Experiência de três décadas leva marceneiro a dar nova vida a madeiras carregadas de passado

Por: Daniela Montenegro
A marcenaria contemporânea vem ganhando novos significados quando alia técnica, sustentabilidade e memória afetiva. Nesse cenário, o marceneiro Eliézer Bember se destaca ao transformar madeiras antigas, carregadas de história familiar, em móveis exclusivos que unem design, emoção e consciência ambiental.
Atuando no setor moveleiro desde 1993, Eliézer iniciou sua trajetória ainda na adolescência, no ABC paulista, como aprendiz de marceneiro. Com o passar dos anos, consolidou-se como especialista em projetos personalizados, atuando desde a leitura de desenhos técnicos até a execução e montagem completa de peças sob medida. Hoje, atende um público exigente na cidade de São Paulo, incluindo clientes que buscam exclusividade e discrição.

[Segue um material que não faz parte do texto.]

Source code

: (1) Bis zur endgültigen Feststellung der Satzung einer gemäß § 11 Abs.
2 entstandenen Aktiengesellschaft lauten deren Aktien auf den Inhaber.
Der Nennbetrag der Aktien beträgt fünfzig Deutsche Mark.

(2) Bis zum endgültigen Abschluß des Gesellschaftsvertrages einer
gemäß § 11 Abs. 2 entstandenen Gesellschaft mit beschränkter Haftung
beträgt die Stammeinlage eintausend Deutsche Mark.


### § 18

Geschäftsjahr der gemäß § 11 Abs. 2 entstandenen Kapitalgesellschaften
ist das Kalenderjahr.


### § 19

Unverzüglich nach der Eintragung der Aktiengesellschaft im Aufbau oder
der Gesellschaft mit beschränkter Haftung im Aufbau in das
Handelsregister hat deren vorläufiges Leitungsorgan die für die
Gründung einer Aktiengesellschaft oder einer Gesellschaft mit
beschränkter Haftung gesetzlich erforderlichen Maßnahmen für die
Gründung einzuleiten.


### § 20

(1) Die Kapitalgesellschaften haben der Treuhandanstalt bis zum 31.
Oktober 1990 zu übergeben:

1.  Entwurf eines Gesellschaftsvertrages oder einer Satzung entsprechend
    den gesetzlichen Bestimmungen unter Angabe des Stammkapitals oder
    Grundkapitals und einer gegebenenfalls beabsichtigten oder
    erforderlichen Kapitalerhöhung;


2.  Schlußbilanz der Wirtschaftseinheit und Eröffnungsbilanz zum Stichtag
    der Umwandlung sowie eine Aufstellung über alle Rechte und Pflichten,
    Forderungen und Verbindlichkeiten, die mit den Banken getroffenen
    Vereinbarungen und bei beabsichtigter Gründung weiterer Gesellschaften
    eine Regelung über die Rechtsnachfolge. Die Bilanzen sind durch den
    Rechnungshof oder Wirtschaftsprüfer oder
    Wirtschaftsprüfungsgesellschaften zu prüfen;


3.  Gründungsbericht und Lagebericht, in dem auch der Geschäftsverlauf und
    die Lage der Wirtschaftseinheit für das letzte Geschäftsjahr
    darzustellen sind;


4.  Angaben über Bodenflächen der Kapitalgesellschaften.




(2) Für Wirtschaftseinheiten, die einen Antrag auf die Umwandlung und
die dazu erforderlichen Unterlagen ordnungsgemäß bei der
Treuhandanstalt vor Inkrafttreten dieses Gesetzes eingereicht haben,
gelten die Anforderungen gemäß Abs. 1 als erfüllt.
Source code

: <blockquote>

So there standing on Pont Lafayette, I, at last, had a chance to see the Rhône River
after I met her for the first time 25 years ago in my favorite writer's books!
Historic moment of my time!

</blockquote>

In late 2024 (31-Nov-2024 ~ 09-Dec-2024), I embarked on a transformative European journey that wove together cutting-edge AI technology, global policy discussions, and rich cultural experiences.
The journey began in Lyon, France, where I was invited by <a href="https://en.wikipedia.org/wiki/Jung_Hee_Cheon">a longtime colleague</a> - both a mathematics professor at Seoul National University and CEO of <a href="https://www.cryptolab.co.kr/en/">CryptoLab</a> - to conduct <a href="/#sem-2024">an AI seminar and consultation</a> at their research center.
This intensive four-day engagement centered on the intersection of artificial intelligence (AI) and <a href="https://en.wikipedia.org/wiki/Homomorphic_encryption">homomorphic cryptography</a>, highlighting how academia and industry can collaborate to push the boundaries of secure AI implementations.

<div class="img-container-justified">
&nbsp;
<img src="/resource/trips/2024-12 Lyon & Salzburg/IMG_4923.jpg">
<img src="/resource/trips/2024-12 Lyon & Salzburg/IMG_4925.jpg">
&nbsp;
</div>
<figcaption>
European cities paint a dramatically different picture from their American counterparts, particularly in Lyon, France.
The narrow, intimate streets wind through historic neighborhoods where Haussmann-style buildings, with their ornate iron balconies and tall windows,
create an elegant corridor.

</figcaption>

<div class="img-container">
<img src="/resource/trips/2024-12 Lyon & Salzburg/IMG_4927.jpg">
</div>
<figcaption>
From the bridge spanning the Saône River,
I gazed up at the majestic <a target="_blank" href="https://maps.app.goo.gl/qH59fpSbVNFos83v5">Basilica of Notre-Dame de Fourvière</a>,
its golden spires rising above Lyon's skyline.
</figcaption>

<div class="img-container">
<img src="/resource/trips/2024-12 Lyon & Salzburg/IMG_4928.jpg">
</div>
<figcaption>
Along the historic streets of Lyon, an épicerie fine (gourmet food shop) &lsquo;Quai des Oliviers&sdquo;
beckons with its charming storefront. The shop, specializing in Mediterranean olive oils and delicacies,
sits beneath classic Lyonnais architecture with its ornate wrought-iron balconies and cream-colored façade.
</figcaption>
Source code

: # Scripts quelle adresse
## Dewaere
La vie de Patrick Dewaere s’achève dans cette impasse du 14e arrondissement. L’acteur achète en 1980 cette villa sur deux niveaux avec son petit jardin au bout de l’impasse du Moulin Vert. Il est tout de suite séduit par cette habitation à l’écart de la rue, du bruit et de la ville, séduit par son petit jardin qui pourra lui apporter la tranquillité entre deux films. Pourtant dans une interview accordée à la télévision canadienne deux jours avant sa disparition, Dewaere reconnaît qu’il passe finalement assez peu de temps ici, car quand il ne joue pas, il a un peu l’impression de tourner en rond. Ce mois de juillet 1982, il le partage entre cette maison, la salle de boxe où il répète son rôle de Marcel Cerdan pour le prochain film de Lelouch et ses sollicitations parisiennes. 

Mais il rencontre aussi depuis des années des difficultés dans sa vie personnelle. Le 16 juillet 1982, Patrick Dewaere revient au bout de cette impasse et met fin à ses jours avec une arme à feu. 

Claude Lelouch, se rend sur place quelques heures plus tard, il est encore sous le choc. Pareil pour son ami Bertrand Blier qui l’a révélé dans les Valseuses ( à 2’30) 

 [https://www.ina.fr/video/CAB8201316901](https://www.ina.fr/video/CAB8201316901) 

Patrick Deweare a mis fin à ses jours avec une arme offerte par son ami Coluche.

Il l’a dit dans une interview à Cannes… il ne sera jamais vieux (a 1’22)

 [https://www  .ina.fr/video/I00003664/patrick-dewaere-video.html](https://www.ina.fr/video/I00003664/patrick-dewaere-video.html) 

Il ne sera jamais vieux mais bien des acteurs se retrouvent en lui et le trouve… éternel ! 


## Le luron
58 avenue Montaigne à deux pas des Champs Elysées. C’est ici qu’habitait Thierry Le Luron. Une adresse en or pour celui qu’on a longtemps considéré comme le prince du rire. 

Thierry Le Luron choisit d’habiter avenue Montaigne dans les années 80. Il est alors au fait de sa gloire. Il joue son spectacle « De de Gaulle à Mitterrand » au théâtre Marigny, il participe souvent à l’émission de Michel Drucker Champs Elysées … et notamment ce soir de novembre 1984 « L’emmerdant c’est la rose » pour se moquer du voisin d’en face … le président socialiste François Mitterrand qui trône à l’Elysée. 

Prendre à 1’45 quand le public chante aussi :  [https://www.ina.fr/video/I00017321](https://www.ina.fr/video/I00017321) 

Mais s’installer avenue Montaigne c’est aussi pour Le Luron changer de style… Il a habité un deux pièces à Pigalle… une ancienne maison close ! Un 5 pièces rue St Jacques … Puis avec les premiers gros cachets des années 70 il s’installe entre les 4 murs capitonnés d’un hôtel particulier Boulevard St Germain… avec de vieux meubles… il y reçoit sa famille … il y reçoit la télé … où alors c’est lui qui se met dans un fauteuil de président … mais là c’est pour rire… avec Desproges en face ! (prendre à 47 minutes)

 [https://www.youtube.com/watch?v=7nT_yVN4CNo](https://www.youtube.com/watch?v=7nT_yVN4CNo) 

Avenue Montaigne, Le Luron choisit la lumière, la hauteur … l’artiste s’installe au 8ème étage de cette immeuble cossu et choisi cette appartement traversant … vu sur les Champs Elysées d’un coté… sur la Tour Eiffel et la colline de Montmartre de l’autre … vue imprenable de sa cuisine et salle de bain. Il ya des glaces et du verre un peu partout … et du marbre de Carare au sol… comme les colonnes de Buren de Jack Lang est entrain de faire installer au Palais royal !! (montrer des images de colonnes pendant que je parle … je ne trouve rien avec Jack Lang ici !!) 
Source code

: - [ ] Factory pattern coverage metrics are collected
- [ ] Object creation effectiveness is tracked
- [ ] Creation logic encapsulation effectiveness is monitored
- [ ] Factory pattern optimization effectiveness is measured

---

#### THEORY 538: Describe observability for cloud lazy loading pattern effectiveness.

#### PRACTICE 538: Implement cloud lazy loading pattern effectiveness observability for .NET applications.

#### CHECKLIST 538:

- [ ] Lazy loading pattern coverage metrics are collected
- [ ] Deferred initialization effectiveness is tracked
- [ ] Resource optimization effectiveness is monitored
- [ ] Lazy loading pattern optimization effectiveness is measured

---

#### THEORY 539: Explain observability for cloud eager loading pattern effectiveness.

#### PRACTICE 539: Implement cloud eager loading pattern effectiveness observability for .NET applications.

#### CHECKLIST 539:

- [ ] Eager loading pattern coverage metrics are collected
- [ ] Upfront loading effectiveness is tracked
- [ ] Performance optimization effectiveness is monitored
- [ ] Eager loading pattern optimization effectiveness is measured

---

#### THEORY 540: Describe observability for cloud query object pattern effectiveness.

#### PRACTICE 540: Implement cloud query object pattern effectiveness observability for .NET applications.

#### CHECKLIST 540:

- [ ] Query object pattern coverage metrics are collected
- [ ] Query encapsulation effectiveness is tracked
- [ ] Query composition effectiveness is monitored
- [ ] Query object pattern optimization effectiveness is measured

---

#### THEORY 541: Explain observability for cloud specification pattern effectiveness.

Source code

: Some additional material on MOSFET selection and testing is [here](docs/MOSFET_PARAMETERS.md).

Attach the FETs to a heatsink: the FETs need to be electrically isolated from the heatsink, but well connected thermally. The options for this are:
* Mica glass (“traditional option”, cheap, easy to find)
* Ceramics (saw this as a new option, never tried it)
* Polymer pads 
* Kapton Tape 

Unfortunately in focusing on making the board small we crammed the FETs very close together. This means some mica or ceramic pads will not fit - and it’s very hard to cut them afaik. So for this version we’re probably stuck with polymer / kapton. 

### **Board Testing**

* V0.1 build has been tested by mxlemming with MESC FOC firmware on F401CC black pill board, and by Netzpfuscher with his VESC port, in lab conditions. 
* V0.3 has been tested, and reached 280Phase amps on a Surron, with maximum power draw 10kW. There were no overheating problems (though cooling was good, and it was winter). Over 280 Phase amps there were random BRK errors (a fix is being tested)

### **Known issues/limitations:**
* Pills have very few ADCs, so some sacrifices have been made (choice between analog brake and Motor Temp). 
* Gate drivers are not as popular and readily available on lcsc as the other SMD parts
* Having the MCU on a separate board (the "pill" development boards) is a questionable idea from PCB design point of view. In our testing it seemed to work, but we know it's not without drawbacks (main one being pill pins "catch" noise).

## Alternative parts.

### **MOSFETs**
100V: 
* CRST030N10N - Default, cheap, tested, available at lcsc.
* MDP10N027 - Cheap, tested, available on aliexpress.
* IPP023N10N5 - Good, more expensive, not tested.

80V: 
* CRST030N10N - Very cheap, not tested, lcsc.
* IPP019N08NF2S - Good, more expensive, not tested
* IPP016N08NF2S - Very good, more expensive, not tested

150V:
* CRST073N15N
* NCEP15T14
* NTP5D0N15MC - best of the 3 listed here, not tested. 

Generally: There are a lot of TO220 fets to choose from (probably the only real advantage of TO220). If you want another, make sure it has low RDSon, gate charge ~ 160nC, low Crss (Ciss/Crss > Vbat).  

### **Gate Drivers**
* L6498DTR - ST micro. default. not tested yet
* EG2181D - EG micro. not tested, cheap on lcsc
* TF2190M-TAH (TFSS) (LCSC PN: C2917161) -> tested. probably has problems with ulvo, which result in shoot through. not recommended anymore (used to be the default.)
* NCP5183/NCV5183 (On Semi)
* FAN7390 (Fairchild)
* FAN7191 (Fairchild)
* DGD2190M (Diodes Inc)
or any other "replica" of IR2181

O diferencial do seu trabalho está na capacidade de ressignificar materiais que seriam descartados. Portas antigas, janelas, assoalhos e até bancos familiares ganham nova função e passam a compor ambientes contemporâneos sem perder sua essência original. Mais do que móveis, as peças criadas carregam narrativas afetivas que atravessam gerações.
“Quando trabalho com madeira antiga, não estou apenas construindo um móvel, estou preservando histórias de família que não podem ser substituídas”, afirma Eliézer Bember.
A prática adotada pelo marceneiro está diretamente ligada ao conceito de upcycling, que consiste em reaproveitar materiais descartados e transformá-los em produtos de maior valor agregado. Além do aspecto emocional, essa abordagem também contribui para a sustentabilidade, reduzindo o impacto ambiental e a necessidade de extração de novas matérias-primas.
“Cada peça reaproveitada representa menos uma árvore derrubada e mais uma história preservada dentro de casa”, destaca o especialista.
Outro ponto forte do trabalho está na qualidade dos materiais antigos, frequentemente superiores aos atuais. Madeiras de lei, já naturalmente curadas pelo tempo, apresentam maior resistência e durabilidade, além de uma estética única marcada pela pátina e pelos sinais do uso.
“Essas marcas do tempo não são imperfeições, são assinaturas da vida. Elas tornam cada móvel absolutamente exclusivo”, explica Eliézer.
Ao longo da carreira, ele também desenvolveu soluções que envolvem diferentes áreas da marcenaria, serralheria e metalon, adaptando projetos complexos para alcançar resultados funcionais e esteticamente sofisticados. Esse domínio técnico permitiu a criação de peças personalizadas para clientes que exigem alto padrão de acabamento, como laca e pinturas em tons exclusivos.
“Meu trabalho é sempre encontrar um equilíbrio entre técnica e sensibilidade, para que o móvel não seja apenas bonito, mas também significativo”, ressalta.
Para Eliézer Bember, a tendência atual do design não está apenas na inovação, mas na reconexão com o passado. Ao invés de descartar materiais antigos, ele defende a restauração e transformação como caminhos para um consumo mais consciente e humano.
“Reutilizar madeira é uma forma de respeitar o tempo, a natureza e as memórias que fazem parte da vida das pessoas”, conclui.